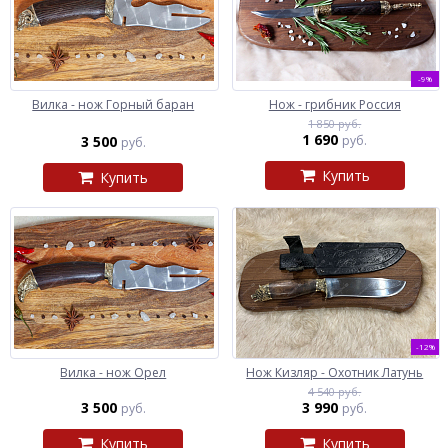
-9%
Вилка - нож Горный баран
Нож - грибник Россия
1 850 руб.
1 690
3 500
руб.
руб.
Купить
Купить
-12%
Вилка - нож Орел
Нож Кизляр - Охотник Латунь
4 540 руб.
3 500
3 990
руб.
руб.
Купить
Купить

= = = = =

-- EXERCISE DIRECTIONS --
Please return the text read from all the records above, line for line and without any change, leaving the pictures out.

-- EXERCISE OUTPUT --
-9%
Вилка - нож Горный баран
Нож - грибник Россия
1 850 руб.
1 690
3 500
руб.
руб.
Купить
Купить
-12%
Вилка - нож Орел
Нож Кизляр - Охотник Латунь
4 540 руб.
3 500
3 990
руб.
руб.
Купить
Купить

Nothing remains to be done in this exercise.